Cameroon Hopes of a better life washed away by rain. Taher Liman / ICRC

Cameroon: Hopes of a better life washed away by rain

In the department of Logone-et-Chari, in the Far North Region of Cameroon, heavy rainfall has destroyed 70 per cent of the sorghum, bean and rice fields. Hopes are being washed away in a part of the country where many people are already struggling under the burden of war.
Article 25 November 2020 Cameroon

Since 2014, fighting in the Lake Chad basin has repeatedly forced a large number of people to flee their homes. To survive, they have often depended on the support of host communities and humanitarian aid. In the last few years, these communities have had to face an additional threat, which has challenged their resilience.

Irregular, and sometimes very severe, rainfall has led to cycles of flooding and drought, aggravating the vulnerable situation that displaced people and host communities already find themselves in because of the fighting. This year, the flooding means there will be no rice, bean or sorghum harvest.

"My family and I fled our village because it was no longer safe. We eventually ended up in Ndogoré where we built ourselves a second home. We are worried about the rain and the flooding because it destroys our fields and our crops. This year, our resources are limited, and food is scarce."

Itta Abali, a displaced person

At the end of October, we delivered food and other household items to vulnerable people in the towns of Blangoua, Makary and Tildé in the department of Logone-et-Chari.

With some roads partially blocked, flat-bottomed boats were used to carry the supplies to the communities hardest hit by the flooding. 

In order to limit the damage caused by future floods, we hired nearly 250 local people to help us rebuild the dyke in Tildé. The dyke should protect around 5,500 people in the area.

Flooding has underscored the fault lines between communities, already present because of the conflict. With many households dependent on their herds, tensions are rising between crop and livestock farmers over access to land.

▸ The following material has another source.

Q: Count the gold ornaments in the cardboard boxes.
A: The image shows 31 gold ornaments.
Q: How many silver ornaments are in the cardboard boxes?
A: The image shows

In collaboration with the Cameroon Red Cross Society, we have distributed 25,000 kilograms of rice, 5,000 litres of oil and other essential household items to 1,500 households to help them meet their most pressing needs.

We will continue our efforts to assist these communities during this difficult time, helping them to rebuild their homes and give them money to cover their immediate needs. We will also distribute seed and tools to help them safeguard their upcoming harvests.